Assigned task
For the entries that follow, restate word for word the line containing "keyboard: none [152,392,302,443]", the line containing "mug: present [78,111,110,150]", and every line that lies between them.

----- Supplied data

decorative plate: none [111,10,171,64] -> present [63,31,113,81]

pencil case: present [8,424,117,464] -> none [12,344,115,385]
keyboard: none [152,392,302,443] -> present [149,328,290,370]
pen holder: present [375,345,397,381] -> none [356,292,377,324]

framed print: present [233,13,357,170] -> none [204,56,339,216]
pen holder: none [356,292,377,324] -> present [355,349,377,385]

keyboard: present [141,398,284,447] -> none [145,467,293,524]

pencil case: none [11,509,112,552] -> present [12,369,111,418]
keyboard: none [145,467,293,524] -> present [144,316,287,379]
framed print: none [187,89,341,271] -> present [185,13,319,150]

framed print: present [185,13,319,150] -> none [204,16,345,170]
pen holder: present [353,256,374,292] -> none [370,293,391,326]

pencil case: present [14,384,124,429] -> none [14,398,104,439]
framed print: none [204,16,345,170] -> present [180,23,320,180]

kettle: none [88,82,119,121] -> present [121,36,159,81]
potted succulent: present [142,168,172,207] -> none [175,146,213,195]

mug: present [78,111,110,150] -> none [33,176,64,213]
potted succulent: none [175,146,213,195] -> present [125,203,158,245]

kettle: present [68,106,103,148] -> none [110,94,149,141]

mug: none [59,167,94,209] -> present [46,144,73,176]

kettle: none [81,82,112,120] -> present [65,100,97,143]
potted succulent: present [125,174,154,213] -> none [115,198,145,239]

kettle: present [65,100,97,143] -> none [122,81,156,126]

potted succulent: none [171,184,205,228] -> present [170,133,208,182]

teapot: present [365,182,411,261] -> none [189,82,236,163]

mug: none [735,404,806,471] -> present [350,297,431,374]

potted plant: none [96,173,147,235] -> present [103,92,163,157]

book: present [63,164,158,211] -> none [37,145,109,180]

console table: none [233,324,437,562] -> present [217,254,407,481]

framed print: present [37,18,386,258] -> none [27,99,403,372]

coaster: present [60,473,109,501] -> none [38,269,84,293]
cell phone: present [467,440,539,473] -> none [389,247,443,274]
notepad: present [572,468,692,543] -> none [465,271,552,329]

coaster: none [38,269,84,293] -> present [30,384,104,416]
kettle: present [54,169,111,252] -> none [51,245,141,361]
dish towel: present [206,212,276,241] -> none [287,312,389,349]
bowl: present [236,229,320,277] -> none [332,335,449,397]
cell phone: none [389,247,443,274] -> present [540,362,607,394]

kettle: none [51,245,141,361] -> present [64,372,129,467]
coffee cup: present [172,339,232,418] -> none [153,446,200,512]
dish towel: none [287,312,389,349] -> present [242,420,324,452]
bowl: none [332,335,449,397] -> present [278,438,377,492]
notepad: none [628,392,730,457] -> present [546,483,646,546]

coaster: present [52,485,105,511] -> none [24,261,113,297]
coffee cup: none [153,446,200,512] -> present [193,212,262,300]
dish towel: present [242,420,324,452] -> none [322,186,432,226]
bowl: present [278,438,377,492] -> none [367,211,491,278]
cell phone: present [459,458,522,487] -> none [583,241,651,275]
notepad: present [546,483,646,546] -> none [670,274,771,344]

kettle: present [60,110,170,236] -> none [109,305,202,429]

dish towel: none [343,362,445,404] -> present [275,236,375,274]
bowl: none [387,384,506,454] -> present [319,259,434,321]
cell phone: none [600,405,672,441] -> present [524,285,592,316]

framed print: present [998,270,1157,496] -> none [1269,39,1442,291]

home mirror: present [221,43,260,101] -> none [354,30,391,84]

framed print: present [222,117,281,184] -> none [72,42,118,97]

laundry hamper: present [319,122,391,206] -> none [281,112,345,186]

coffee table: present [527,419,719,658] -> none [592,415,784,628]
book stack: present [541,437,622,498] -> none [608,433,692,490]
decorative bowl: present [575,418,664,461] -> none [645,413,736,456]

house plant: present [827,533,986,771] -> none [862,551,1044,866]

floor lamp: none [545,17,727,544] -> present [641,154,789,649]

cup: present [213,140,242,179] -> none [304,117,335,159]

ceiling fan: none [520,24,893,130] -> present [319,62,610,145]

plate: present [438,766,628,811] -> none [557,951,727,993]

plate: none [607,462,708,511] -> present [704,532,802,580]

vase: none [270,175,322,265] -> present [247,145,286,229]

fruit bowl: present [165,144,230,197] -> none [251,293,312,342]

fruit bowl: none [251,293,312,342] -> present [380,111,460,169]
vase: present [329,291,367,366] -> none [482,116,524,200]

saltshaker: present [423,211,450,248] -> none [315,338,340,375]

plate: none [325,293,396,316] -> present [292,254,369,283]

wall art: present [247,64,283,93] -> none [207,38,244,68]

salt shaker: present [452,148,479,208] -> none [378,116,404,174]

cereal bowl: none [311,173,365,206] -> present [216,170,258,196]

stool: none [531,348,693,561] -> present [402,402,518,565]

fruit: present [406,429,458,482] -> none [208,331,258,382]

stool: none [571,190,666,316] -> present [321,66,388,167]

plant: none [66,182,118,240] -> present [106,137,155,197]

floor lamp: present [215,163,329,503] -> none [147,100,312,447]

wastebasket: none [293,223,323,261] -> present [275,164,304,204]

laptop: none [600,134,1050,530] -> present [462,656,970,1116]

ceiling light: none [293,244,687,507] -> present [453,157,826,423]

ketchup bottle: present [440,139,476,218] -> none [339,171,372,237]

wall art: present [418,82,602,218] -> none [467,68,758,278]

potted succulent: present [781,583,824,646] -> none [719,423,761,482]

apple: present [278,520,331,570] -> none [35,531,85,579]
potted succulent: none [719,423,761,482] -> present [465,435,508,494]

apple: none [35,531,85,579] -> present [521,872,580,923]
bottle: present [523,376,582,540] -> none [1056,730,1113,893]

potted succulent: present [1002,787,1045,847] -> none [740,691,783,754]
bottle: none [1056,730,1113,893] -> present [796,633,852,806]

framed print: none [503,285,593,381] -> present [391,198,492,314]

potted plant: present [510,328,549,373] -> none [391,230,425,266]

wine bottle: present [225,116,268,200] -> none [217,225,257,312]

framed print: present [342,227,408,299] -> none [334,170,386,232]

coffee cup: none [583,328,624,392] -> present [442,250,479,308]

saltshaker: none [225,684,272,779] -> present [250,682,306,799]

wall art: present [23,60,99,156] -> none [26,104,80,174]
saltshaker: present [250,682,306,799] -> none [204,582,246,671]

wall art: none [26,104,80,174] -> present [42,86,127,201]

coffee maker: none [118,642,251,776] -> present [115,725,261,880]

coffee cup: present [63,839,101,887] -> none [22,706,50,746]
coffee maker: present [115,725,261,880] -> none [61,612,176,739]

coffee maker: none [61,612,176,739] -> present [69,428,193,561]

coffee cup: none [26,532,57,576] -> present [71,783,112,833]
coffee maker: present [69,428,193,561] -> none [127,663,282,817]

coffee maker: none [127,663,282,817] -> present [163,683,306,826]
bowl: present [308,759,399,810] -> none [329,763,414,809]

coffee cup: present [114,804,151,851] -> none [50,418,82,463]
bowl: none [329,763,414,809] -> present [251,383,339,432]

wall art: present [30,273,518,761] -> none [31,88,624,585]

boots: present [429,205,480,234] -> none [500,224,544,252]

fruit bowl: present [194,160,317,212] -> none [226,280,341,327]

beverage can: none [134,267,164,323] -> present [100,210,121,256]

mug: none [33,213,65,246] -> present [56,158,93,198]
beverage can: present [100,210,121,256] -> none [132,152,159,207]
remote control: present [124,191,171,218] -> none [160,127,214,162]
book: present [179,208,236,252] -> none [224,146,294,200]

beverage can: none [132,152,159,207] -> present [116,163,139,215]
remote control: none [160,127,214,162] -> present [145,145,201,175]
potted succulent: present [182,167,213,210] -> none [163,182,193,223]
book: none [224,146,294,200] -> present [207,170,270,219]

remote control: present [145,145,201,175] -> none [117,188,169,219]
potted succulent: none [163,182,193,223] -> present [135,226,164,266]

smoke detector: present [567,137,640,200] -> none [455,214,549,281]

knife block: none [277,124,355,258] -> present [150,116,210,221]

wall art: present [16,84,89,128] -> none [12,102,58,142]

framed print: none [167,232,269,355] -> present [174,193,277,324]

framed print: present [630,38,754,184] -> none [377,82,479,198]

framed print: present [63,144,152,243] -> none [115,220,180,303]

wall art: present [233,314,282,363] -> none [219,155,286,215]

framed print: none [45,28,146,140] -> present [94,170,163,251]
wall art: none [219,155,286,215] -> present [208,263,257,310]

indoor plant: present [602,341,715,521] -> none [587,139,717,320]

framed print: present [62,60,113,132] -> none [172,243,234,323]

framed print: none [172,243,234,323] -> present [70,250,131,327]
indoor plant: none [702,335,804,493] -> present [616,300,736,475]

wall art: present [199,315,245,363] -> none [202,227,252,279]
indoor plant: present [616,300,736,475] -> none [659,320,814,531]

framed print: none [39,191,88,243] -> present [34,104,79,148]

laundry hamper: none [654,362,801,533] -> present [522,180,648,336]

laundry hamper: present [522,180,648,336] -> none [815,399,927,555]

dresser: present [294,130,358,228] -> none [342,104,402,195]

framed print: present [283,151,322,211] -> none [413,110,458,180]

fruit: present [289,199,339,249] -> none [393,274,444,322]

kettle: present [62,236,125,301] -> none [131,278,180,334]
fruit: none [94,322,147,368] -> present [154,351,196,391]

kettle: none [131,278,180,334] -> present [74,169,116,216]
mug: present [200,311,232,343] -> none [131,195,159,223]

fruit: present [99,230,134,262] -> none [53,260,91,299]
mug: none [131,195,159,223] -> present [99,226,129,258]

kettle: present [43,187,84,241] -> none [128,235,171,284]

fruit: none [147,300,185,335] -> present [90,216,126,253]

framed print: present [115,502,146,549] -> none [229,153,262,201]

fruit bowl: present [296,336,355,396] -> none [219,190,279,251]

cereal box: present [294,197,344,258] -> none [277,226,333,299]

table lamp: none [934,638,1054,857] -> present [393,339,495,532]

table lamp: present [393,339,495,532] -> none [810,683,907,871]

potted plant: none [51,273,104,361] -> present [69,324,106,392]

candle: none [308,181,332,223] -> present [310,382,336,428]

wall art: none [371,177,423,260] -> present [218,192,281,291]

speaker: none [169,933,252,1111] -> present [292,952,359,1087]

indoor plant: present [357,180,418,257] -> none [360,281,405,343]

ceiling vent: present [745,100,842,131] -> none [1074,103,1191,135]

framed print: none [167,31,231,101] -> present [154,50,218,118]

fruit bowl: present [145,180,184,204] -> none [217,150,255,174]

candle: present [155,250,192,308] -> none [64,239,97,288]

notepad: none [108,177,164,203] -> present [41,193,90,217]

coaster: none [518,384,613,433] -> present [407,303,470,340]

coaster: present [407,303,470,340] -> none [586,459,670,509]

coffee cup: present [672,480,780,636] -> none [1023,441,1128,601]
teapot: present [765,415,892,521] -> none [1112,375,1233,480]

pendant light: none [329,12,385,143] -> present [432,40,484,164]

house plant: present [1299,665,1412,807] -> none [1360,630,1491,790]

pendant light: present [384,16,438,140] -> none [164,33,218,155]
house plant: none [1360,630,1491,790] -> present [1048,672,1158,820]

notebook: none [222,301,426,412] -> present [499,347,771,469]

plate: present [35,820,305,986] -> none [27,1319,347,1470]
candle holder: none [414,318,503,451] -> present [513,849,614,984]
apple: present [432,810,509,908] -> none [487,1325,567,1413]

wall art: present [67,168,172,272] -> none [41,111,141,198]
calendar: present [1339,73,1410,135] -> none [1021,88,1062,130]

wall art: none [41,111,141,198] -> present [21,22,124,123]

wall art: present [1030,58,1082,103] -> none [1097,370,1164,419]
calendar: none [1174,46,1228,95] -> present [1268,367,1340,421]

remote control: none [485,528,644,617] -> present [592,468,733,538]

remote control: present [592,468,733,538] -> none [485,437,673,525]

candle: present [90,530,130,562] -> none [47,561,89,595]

----------

Exercise result
keyboard: none [152,392,302,443] -> present [149,328,290,370]
pen holder: present [375,345,397,381] -> none [356,292,377,324]

framed print: present [233,13,357,170] -> none [204,56,339,216]
pen holder: none [356,292,377,324] -> present [355,349,377,385]

keyboard: present [141,398,284,447] -> none [145,467,293,524]

pencil case: none [11,509,112,552] -> present [12,369,111,418]
keyboard: none [145,467,293,524] -> present [144,316,287,379]
framed print: none [187,89,341,271] -> present [185,13,319,150]

framed print: present [185,13,319,150] -> none [204,16,345,170]
pen holder: present [353,256,374,292] -> none [370,293,391,326]

pencil case: present [14,384,124,429] -> none [14,398,104,439]
framed print: none [204,16,345,170] -> present [180,23,320,180]

kettle: none [88,82,119,121] -> present [121,36,159,81]
potted succulent: present [142,168,172,207] -> none [175,146,213,195]

mug: present [78,111,110,150] -> none [33,176,64,213]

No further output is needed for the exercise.